The new method — called droplet-on-thermocouple silhouette real-time PCR, or DOTS qPCR — overcomes PCR inhibition, and relies on the observation that ongoing nucleic acid amplification in a droplet containing an intercalating dye can cause the droplet to shrink.

The inhibition reduction is due to so-called "interfacial effects," and has the added benefit of doing away with fluorescence detection.

"We actually found this phenomenon by accident," Yoon, an engineering professor at the University of Arizona, told GenomeWeb.

In droplets, tissue contaminants are relatively hydrophobic and of high molecular weight so they adsorb to the water-oil interface, effectively removing them from the aqueous droplet, Yoon explained.

"That's how we achieve the inhibition relief," he said.

In fact, the method works best with PCR contaminants present, Yoon said, because the contaminants saturate the water-oil interface and prevent the dNTPs, primers, and other PCR components with hydrophobic tendencies from adsorbing.

The group had initially used a compound referred to as DSA as a "passivating" molecule, essentially creating a shell at the interface to lock the PCR reaction inside the droplet, Yoon said.

But, by playing with variables, the group found that tissue contaminants seemed to serve the same purpose.

Yoon's team also initially fabricated a smartphone-based imaging device in order to monitor fluorescence change in droplets during nucleic acid amplification.

The problem was that as soon as the researchers added the intercalating dye, the droplet began shrinking, totally disappearing after 15 to 20 thermal cycles. 

"We found that this was consistent, and we did more experiments to find that interfacial tension was decreasing, meaning that we were losing droplet over time."

Yoon explained that when the SYBR Green intercalating dye binds to double-stranded DNA, it neutralizes the DNA molecule, making it relatively more hydrophobic.

The neutrality and high molecular weight of freshly-amplified products drives them to the water-oil interface, eventually allowing them to escape into the oil, diminishing the droplet's volume.

The word "silhouette" in the name of the method is to indicate that the device is monitoring the shape of the droplet, using this as a real-time quantification tool, Yoon explained.

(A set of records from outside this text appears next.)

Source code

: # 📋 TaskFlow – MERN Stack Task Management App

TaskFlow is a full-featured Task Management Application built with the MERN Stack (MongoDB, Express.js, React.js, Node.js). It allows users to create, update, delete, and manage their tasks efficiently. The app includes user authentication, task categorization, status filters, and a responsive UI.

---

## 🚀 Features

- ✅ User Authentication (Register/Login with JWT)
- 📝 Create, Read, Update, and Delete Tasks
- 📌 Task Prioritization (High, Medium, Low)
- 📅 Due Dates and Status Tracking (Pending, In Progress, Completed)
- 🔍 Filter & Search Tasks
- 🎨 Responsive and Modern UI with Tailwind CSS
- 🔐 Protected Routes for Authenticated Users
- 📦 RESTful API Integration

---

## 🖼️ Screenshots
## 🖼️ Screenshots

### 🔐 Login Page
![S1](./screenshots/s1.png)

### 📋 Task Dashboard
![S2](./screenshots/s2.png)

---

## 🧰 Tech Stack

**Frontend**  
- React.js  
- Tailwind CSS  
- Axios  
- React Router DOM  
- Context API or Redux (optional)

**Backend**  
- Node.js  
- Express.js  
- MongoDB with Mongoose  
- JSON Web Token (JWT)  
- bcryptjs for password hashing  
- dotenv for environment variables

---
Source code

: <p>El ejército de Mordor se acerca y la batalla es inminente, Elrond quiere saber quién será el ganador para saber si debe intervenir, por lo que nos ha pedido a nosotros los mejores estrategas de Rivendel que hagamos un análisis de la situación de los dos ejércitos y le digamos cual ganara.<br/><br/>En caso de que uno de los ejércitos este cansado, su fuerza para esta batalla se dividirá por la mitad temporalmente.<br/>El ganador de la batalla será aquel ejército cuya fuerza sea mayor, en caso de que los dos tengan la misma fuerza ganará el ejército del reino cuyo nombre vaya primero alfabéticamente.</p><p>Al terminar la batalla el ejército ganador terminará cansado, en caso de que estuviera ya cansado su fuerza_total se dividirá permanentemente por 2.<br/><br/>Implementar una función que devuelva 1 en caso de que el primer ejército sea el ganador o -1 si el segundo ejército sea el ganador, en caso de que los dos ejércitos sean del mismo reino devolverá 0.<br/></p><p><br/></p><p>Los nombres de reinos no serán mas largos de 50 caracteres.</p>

"That is our mechanism of doing detection," he said. "It has never been demonstrated before, and it is much faster than conventional fluorescence detection."

In the device, the thermocouple loop that the droplet sits in provides feedback on droplet temperature. When the target temperature is reached, it triggers an arm holding the droplet to zip to another location in the device for the next thermal step.

Noticeable fluorescence change does not happen until 20 to 25 cycles in typical qPCR, Yoon said. But the shrinking phenomenon was robust enough that it enabled visual detection of PCR amplification after three to eight thermal cycles.

It might now soon be possible for doctors to detect infectious agents in the operating room during valve replacement surgery, rather than running conventional qPCR during the operation. Furthermore, the total cost of all components to build the DOTS qPCR device is less than $20, according to the study, and it is disposable.

Yoon is collaborating with other University of Arizona labs to further develop the technology, and he said he has already been contacted by two interested companies. But he hopes the new publication will also attract other industry collaborators, particularly to help with clinical trials.

As previously covered, the researchers have been developing the DOTS qPCR technology as a potential Ebola virus assay, a project that Yoon said is ongoing. He also expects to publish a simplified version of the detection platform within a year.